Quinn told the media a story of how he hosted the JRW All-Stars at the governor's mansion last year after they just missed qualifying for the Little League World Series. At that point, he told them that 2014 would be their year.

Not only did it turn out to be their year in regard to on-field success, but it's a year these players never will forget. The people who watched them achieve seem to feel the same way.

"How they inspired our whole state, our whole country really, with the way they played, the composure," Quinn said. "This is an opportunity for all of us to invest more in youth sports and programs that help kids after school, on the weekends and in the summer.

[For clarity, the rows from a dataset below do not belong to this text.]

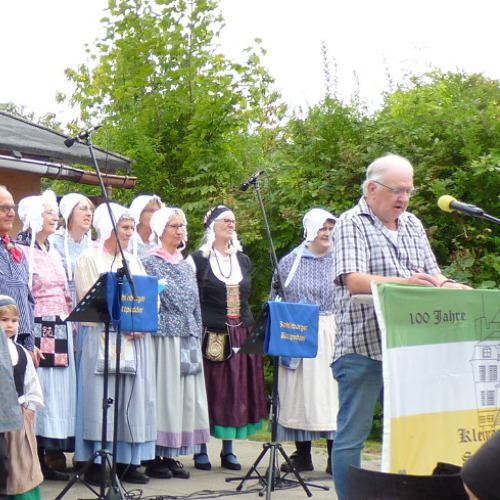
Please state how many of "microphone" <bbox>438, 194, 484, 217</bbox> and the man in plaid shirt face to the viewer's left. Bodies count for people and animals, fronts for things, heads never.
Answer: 1

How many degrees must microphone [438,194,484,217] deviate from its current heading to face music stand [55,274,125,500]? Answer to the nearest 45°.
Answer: approximately 45° to its right

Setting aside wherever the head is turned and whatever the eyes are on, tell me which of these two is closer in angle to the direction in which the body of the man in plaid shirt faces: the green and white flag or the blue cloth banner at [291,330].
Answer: the green and white flag

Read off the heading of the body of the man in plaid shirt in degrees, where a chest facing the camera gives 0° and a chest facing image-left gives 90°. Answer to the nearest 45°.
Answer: approximately 315°

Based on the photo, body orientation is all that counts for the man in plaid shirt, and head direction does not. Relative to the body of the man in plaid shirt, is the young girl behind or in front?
behind

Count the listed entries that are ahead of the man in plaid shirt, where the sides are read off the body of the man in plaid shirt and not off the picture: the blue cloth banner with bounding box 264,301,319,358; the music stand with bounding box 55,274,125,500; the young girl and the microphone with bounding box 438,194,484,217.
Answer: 1

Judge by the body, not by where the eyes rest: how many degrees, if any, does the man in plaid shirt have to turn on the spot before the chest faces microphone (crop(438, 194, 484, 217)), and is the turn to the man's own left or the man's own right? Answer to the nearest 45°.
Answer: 0° — they already face it

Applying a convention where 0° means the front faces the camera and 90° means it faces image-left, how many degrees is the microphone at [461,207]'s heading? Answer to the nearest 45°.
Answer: approximately 90°

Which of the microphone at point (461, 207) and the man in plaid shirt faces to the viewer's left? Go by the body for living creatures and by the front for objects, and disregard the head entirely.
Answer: the microphone

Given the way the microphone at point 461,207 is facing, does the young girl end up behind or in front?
in front

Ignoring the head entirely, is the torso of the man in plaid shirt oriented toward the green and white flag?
yes
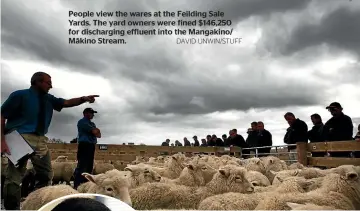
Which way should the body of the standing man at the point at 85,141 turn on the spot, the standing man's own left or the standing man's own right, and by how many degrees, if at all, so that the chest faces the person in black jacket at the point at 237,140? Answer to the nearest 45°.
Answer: approximately 45° to the standing man's own left

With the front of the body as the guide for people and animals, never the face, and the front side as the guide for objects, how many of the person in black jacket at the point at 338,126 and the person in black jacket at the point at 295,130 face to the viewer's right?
0

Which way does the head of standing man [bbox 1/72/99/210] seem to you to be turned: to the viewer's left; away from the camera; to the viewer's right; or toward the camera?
to the viewer's right

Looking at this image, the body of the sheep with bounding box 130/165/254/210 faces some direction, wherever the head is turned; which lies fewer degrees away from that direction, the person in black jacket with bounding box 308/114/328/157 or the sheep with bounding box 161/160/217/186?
the person in black jacket

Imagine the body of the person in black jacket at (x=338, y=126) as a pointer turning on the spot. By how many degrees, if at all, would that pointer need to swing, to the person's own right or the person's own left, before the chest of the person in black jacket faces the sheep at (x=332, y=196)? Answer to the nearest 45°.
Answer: approximately 45° to the person's own left

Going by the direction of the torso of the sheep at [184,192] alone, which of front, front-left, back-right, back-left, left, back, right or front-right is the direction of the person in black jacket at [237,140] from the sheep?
left

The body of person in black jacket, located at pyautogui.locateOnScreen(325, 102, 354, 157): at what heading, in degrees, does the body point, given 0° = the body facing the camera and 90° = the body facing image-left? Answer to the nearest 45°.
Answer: approximately 45°
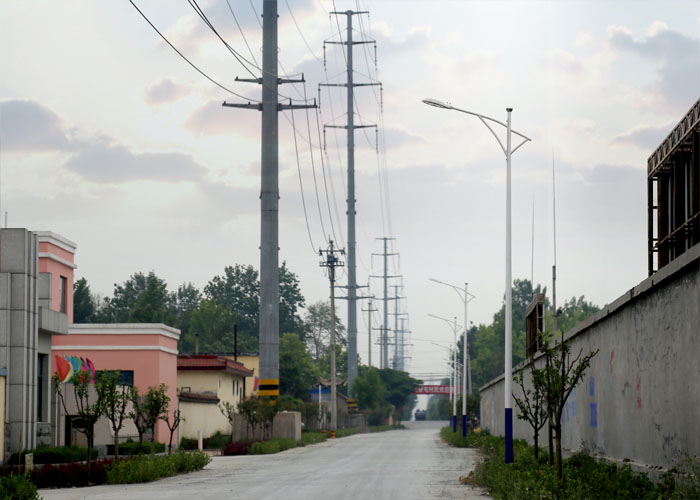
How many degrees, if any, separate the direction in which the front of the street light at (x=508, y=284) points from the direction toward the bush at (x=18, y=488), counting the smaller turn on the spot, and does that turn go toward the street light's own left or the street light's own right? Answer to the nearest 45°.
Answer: approximately 45° to the street light's own left

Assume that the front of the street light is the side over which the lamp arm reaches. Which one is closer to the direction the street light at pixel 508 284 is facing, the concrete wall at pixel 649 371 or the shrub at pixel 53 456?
the shrub

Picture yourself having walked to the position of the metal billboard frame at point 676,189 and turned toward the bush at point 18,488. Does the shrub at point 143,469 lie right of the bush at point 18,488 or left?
right

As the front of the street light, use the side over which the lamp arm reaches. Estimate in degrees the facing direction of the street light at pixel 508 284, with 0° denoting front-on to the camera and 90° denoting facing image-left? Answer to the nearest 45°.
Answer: approximately 90°

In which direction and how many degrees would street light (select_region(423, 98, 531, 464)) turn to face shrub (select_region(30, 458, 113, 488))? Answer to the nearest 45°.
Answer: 0° — it already faces it

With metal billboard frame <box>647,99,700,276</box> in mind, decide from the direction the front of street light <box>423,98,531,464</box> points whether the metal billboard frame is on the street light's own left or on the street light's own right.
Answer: on the street light's own left

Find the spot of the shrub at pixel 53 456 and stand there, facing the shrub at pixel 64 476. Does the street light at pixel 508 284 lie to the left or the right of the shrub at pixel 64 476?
left

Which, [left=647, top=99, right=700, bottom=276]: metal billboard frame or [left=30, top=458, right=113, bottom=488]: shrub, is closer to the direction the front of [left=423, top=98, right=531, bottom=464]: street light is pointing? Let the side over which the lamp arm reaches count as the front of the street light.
the shrub

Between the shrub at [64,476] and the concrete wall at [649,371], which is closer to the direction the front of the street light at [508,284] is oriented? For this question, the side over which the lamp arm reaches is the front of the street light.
the shrub
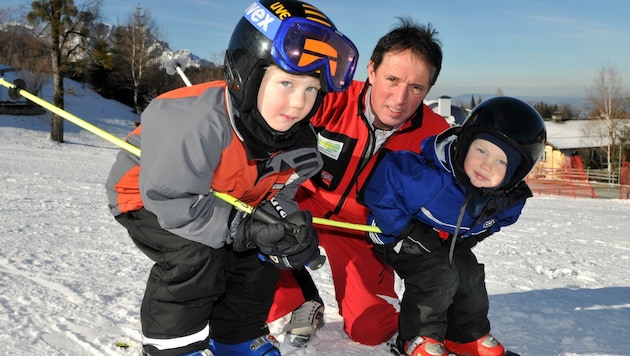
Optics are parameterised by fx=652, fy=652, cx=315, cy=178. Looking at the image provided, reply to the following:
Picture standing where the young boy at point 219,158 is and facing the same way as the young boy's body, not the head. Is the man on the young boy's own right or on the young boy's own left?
on the young boy's own left

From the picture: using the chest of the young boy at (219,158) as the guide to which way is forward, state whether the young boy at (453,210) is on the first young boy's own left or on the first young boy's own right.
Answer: on the first young boy's own left

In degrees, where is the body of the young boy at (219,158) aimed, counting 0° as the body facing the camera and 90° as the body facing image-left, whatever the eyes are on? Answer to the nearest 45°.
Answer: approximately 315°

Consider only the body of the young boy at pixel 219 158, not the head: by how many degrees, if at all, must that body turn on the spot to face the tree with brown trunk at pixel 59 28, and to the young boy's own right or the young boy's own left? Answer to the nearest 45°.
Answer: approximately 135° to the young boy's own left

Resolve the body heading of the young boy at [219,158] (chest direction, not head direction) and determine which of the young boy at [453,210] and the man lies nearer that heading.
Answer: the young boy

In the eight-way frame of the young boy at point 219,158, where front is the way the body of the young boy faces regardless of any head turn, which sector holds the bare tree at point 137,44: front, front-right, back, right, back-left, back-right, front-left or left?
back-left

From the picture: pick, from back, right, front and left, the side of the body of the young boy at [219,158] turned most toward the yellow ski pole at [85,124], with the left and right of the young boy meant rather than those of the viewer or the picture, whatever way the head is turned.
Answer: back

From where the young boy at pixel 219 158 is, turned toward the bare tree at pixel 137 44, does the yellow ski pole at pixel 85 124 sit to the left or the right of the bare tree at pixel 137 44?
left
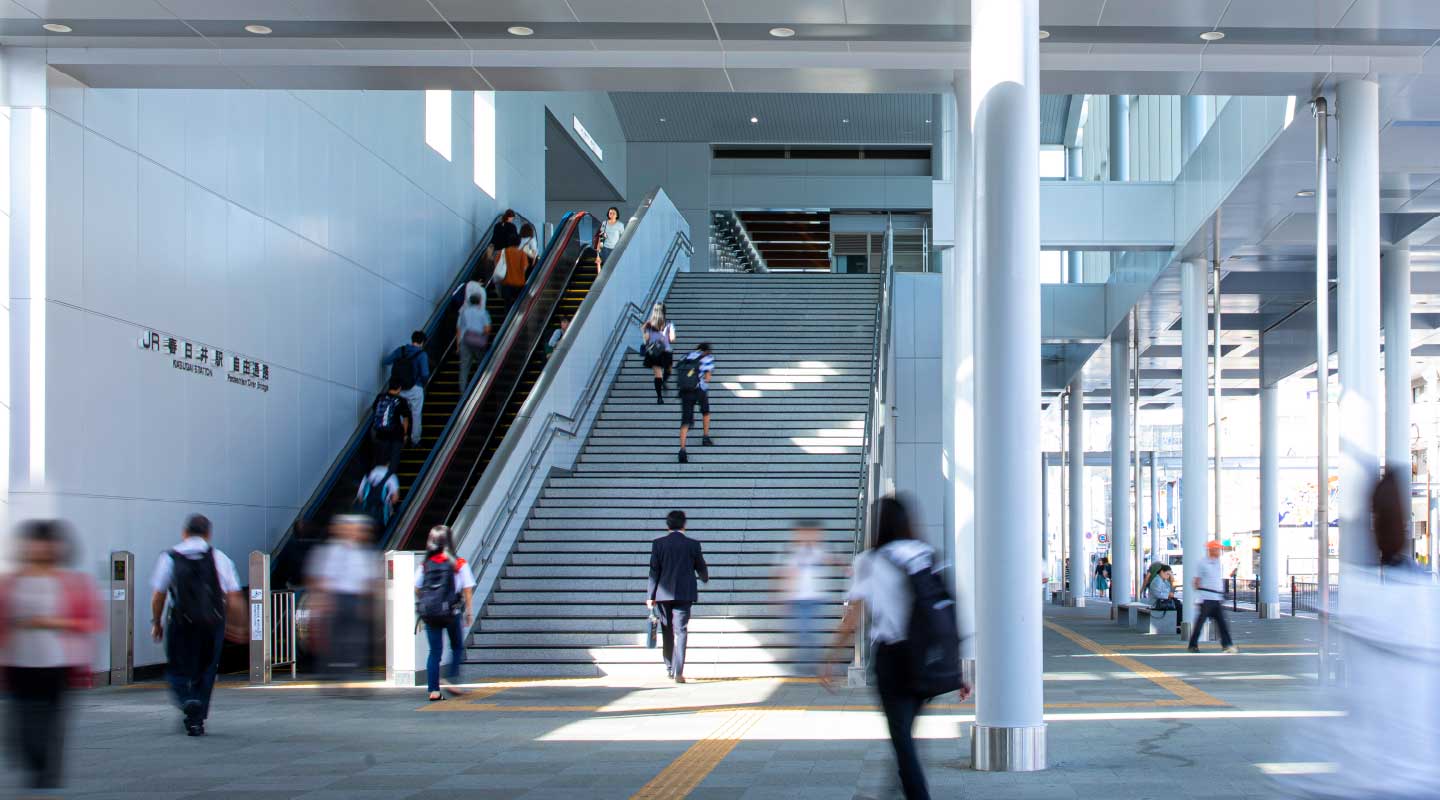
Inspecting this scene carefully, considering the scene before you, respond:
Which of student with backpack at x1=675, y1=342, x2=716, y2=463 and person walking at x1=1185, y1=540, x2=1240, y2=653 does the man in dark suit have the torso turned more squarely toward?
the student with backpack

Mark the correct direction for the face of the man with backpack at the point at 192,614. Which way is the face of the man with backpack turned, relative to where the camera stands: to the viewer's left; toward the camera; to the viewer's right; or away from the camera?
away from the camera

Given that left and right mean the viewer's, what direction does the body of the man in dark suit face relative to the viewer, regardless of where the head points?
facing away from the viewer

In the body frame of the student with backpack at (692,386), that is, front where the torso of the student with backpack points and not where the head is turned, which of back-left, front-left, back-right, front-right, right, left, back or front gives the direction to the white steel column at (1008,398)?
back-right

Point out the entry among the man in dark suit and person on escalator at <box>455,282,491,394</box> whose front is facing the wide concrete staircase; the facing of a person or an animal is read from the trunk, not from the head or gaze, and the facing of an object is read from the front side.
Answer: the man in dark suit

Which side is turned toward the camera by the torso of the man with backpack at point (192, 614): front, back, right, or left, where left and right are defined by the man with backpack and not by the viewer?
back

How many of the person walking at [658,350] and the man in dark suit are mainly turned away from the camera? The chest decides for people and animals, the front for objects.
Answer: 2

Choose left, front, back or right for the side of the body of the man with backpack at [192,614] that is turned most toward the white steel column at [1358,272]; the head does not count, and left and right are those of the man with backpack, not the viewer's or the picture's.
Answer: right

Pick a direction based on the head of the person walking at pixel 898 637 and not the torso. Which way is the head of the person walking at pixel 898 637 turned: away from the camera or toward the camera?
away from the camera

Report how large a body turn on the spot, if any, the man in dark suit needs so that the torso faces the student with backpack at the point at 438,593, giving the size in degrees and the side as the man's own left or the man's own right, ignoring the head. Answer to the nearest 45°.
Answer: approximately 135° to the man's own left

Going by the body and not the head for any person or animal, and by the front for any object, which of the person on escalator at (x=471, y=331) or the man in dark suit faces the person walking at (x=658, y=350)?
the man in dark suit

We really have to take a lesson from JRW. Those are our favorite letters in the alphabet: Jackie Robinson West."

"Our boys, they deserve every bit of it," said Butler, whose team is going to Disney World on Friday for the weekend. "They brought not only a city but it seemed like a nation together and it's a beautiful thing for 11, 12, 13-year old boys to have that kind of impact. A lot of the players' favorite players are Chicago White Sox, so it's a beautiful thing. I'm glad the White Sox are showing so much love and I'm super proud of the guys."